Le Dr Jacques Battistoni, président de MG France, nous rapporte un extrait d’une lettre ouverte d’une adhérente adressée à Olivier Véran : “Quand tu te félicites de nous avoir obtenu des tests antigéniques, je me dis, excuse-moi pour la familiarité, il est mignon. On voit bien qu’on ne vit pas dans le même monde, parce que je ne sais pas si tu es au courant, mais bon des TROD (test rapide d'orientation diagnostique, ndlr), bah y’en a plus. Mon pharmacien (le gentil) se démène pour en commander partout, et l’autre pharmacien de mon village (le moins gentil) préfère garder ses boîtes pour tester ses patients asymptomatiques. Si,si, je te jure, asymptomatiques. Tu sais le truc qui ne sert pas à grand-chose en ce moment, vu la sensibilité du machin. Et là je me mets en colère, ce qui m’arrive souvent quand je suis fatiguée et je te le redis, je suis vraiment fatiguée.” Pour Cyril Colombani, ces accusations ne sont pas fondées et sont de l’ordre de la “diffamation”...

 “Ce n’est pas de la rétention, c’est simplement qu’on n’a pas suffisamment de tests.” Il évoque pour sa part un manque de compréhension. “Certains médecins et infirmiers pensent que l’Etat nous a envoyé des tests que l’on doit remettre gratuitement aux autres professionnels de santé, comme des dotations. Ce n’est pas le cas.
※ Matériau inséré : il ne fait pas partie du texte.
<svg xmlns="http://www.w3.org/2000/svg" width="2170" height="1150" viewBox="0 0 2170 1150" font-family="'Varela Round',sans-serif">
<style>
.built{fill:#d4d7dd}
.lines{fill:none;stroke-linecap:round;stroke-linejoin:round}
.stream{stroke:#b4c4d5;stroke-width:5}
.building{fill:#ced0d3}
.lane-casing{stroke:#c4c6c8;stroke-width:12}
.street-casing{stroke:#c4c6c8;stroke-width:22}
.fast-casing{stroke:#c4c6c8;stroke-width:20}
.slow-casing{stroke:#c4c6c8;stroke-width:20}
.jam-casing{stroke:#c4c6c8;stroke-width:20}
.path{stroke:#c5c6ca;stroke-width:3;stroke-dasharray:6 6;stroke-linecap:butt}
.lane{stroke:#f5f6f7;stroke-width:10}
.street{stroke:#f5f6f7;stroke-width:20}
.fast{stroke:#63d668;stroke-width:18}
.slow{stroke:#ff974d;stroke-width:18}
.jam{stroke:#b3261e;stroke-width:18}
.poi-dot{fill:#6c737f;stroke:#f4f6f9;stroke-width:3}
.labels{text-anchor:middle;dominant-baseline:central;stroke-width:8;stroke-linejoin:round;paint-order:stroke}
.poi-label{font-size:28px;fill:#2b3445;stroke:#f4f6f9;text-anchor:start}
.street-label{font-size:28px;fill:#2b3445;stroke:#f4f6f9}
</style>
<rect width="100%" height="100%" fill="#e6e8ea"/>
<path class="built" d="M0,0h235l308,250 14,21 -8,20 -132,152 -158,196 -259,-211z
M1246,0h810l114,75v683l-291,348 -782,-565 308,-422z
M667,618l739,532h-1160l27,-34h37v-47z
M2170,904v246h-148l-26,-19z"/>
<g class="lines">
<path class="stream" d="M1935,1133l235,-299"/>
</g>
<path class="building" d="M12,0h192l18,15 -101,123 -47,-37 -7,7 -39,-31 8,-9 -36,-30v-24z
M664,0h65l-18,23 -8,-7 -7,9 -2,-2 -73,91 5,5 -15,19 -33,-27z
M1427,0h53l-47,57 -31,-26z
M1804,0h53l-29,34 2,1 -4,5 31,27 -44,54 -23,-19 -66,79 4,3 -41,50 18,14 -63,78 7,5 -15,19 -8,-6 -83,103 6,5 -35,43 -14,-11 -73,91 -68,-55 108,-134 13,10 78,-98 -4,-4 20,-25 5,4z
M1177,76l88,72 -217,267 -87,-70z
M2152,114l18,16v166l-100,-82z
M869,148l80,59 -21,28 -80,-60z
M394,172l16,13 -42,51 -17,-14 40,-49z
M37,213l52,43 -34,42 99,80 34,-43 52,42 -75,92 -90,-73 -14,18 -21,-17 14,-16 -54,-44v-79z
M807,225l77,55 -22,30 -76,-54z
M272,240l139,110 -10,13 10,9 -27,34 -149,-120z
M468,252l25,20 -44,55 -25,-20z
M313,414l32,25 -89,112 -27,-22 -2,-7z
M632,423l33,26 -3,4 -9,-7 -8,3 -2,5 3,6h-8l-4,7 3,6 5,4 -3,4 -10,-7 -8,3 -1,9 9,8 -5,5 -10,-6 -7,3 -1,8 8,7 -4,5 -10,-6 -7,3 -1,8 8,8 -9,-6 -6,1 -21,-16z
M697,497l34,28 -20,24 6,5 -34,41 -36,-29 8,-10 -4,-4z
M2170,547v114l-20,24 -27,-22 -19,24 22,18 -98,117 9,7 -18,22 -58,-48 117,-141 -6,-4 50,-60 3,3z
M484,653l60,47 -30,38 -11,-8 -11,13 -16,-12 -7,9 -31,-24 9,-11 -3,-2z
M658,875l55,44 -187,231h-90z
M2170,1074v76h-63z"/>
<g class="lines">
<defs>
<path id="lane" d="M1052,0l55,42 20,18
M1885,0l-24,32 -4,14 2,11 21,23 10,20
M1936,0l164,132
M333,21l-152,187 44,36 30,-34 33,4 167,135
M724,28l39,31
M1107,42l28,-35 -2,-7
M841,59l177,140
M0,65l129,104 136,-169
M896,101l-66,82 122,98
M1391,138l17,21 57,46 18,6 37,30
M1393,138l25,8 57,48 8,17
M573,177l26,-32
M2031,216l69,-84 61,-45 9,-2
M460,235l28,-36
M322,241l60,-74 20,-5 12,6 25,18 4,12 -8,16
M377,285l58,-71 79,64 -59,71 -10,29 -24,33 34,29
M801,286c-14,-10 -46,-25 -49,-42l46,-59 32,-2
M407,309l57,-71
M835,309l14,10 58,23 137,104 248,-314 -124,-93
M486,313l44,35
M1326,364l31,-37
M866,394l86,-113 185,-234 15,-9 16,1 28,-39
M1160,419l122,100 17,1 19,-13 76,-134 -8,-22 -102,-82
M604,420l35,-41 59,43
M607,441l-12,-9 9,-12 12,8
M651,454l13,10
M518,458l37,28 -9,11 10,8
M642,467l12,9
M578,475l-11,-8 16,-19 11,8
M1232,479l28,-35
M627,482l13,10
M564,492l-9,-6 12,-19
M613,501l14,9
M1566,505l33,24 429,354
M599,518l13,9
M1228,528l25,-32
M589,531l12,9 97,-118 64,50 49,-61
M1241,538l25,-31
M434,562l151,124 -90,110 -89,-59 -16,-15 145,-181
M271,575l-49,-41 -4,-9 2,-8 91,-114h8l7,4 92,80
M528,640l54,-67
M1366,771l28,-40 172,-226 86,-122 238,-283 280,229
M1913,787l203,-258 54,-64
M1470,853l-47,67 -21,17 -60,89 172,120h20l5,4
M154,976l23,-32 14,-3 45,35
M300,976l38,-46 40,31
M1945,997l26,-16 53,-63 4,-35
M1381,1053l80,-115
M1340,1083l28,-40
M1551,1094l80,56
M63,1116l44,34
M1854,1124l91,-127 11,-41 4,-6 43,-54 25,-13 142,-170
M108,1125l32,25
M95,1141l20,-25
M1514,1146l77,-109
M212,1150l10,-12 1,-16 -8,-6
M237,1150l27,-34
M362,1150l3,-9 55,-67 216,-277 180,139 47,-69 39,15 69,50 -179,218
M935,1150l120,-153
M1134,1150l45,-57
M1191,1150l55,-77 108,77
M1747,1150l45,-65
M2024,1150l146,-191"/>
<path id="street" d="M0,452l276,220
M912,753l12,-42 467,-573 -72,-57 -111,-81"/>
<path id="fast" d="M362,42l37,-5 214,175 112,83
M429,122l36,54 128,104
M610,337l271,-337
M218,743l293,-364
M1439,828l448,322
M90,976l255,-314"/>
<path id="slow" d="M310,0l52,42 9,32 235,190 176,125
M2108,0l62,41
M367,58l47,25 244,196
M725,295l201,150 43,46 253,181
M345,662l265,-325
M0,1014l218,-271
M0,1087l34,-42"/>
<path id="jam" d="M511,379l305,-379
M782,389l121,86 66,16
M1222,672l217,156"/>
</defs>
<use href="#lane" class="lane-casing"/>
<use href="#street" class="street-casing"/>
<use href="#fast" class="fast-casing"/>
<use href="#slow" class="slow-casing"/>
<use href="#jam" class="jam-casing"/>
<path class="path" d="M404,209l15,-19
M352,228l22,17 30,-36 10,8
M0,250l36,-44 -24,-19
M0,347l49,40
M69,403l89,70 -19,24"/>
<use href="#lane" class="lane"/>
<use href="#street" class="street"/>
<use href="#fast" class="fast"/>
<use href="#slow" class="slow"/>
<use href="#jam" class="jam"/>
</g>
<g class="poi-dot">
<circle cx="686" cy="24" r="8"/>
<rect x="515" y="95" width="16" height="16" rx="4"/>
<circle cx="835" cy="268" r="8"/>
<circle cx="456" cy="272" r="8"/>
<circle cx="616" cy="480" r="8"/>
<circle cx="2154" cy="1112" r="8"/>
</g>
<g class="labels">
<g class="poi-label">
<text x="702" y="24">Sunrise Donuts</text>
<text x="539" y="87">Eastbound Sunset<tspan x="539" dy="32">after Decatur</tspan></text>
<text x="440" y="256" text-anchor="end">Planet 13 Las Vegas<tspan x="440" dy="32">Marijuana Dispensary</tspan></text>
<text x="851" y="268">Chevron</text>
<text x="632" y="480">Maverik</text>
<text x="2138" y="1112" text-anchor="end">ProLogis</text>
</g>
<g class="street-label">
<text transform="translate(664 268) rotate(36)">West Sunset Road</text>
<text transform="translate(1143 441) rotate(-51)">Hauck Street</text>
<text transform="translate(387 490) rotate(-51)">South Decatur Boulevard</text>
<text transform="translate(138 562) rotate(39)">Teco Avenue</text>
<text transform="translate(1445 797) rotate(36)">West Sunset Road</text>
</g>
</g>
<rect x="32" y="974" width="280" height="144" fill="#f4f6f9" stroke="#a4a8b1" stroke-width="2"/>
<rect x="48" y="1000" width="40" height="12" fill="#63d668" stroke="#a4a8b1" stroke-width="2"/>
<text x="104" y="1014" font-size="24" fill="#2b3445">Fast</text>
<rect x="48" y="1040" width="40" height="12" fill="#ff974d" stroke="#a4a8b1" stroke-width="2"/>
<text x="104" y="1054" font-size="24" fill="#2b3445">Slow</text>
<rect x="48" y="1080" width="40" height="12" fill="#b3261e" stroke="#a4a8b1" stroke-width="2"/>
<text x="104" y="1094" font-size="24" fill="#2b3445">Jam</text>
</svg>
Les tests, on doit les commander, les acheter”, signale le pharmacien, qui regrette que le syndicat soit “resté bloqué sur une image de pharmaciens commerçants, alors qu’ils sont de plus en plus investis dans les missions de santé publique”, et eux aussi “débordés”, en particulier avec la campagne de vaccination contre la grippe qui s’ajoute à la gestion de l’épidémie de Covid.   Changer de doctrine Si les situations délicates entre les professionnels de santé demeurent minoritaires, tous s’accordent cependant sur la désorganisation de la stratégie de dépistage. “On va vers un déconfinement sur une jambe”, craint pour sa part le Dr Jérôme Marty, qui estime qu’il faudrait mettre en place une stratégie reposant sur trois types de tests : les tests salivaires, avec pooling, pour les lieux qui regroupent souvent du public (collège, lycée, entreprises etc.), les tests antigéniques pour les lieux qu’il décrit comme “instables”, c’est-à-dire les événements : mariages, matches, concerts… et les tests antigéniques pour les personnes symptomatiques, les professionnels de santé, ou encore les cas-contacts.

De son côté, le Dr Battistoni souhaiterait lever “le grand flou sur les indications des tests antigéniques” : “Aujourd’hui on n’a pas levé les restrictions pour les patients symptomatiques (patients à risque ou de plus de 65 ans, ndlr), donc les indications chez les médecins généralistes sont finalement peu nombreuses. Et la plupart du temps, ils ont la possibilité d’avoir des tests PCR dans des délais raisonnables. Donc les principaux tests antigéniques réalisés le sont sur des patients asymptomatiques, et là où on n’est pas dans les clous, ou alors on nous a raconté des salades.” Le généraliste de Ifs (Calvados) déplore que le “changement de doctrine, qui devait être matérialisé par un DGS urgent envoyé aux médecins, n’ait toujours pas été reçu”. Le praticien qui indique ne voir aucune stratégie de dépistage en place concède : “Tout ça est assez démotivant.